A catheter placed in an artery transduces the arterial pressure waveform continuously; a central venous catheter measures right atrial filling pressure. The pulmonary artery catheter, advanced by a balloon that the bloodstream carries through the right heart, measures pulmonary artery and occlusion pressures and, by thermodilution, cardiac output, while a sampling port allows mixed venous oxygen saturation to be measured as an index of the balance between oxygen delivery and consumption. Together these measurements let a clinician infer preload, the adequacy of cardiac output, and the direction of circulatory derangement.

Clinical relevance

Invasive monitoring data inform how circulatory failure is characterized and how the effects of interventions are interpreted in intensive care. This entry explains what the techniques measure and how the evidence on their use has evolved; it is a reference orientation and not guidance on when to place a catheter or how to act on a reading.

Epidemiology

Use of the pulmonary artery catheter rose sharply after its introduction and then declined substantially in many settings once trials failed to show benefit from routine use, with practice shifting toward selective application and less invasive alternatives. Arterial and central venous catheterization remain common in critically ill patients.

Evidence & guidelines

Randomized trials, including PAC-Man (Harvey et al., 2005) and ESCAPE (Binanay et al., 2005), and a meta-analysis of such trials (Shah et al., 2005) found that routine pulmonary artery catheterization did not improve survival, which moved practice toward selective use. Reviews such as Vincent and De Backer (2013) place these findings in the broader context of assessing the circulation.

History

Swan and Ganz introduced the flow-directed balloon-tipped catheter in 1970, making pulmonary artery pressures and thermodilution cardiac output measurable at the bedside and transforming critical care monitoring.
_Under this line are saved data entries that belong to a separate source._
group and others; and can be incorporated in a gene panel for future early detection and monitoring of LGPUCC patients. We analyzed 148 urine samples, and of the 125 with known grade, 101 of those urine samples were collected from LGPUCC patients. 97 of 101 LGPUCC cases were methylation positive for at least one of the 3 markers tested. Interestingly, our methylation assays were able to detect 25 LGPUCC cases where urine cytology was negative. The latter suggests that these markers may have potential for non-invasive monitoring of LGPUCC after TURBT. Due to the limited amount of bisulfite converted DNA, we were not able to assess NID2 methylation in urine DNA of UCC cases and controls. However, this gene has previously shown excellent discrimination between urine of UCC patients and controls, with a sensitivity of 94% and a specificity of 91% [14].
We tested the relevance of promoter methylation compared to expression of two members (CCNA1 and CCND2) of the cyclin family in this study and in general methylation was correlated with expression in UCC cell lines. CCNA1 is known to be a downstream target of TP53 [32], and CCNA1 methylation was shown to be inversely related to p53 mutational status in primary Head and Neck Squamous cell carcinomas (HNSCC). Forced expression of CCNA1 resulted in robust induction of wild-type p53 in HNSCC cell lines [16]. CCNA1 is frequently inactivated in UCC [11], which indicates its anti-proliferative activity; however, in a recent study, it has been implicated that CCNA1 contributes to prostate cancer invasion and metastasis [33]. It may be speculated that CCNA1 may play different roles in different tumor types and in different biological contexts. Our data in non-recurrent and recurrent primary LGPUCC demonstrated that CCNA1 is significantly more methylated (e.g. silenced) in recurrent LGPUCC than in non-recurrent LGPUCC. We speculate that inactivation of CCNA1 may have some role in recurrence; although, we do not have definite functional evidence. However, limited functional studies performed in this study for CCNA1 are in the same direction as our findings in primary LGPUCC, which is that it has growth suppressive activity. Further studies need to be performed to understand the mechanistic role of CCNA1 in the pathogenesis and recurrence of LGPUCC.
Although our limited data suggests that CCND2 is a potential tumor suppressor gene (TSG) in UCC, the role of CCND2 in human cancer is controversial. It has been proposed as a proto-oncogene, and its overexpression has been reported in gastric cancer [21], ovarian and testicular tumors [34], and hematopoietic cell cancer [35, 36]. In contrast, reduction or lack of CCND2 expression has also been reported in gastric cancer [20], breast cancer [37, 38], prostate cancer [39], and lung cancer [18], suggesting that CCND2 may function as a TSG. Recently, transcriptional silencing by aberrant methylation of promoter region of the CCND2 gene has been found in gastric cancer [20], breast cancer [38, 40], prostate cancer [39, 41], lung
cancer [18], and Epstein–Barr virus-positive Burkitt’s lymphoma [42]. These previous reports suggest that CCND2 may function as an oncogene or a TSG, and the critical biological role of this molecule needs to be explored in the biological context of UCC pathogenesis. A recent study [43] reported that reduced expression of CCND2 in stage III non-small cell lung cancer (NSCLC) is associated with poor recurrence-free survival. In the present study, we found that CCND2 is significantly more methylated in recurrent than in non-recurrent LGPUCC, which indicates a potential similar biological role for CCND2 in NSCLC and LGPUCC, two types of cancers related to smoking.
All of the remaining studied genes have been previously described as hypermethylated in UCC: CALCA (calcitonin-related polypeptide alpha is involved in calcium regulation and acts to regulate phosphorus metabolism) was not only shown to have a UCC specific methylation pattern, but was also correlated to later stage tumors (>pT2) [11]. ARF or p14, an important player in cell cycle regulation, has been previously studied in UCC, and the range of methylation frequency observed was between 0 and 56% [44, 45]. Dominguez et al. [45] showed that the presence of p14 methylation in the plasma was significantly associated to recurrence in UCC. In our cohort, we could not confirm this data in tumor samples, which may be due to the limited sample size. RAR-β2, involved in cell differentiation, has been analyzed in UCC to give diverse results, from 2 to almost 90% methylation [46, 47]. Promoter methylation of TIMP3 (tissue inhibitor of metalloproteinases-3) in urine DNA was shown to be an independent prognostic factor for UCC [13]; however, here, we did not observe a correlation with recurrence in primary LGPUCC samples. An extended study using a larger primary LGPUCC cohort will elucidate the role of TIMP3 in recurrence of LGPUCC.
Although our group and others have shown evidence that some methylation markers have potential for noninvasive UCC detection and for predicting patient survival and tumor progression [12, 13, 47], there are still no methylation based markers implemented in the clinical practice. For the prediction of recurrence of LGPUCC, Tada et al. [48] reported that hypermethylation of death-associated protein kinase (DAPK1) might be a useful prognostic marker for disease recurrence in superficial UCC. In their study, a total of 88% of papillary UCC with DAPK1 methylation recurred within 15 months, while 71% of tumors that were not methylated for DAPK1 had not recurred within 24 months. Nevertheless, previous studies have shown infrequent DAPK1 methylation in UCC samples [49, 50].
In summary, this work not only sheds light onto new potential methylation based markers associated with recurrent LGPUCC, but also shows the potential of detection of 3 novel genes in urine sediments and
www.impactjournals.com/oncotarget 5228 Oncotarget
Over the following decades, randomized trials and meta-analyses tested whether routine use improved outcomes; their largely neutral results led to a more selective approach and to interest in less invasive techniques.

Debates

Should the pulmonary artery catheter be used routinely?
Despite the rich physiological data it provides, randomized trials did not demonstrate that routine pulmonary artery catheterization improves survival, leaving its role limited to selected patients and situations and its value a subject of continuing discussion.

Key figures

  • Harold James C. Swan
  • William Ganz
  • Jean-Louis Vincent

Related topics

Seminal works

  • swan-1970
  • harvey-2005-pacman
  • shah-2005-meta

Frequently asked questions

What is a Swan-Ganz catheter?
It is a flow-directed, balloon-tipped pulmonary artery catheter, introduced by Swan and Ganz in 1970, that measures pulmonary artery and occlusion pressures and cardiac output by thermodilution at the bedside.
Why did routine use of the pulmonary artery catheter decline?
Randomized trials and meta-analyses found that routine pulmonary artery catheterization did not improve survival, so practice shifted toward selective use and less invasive monitoring.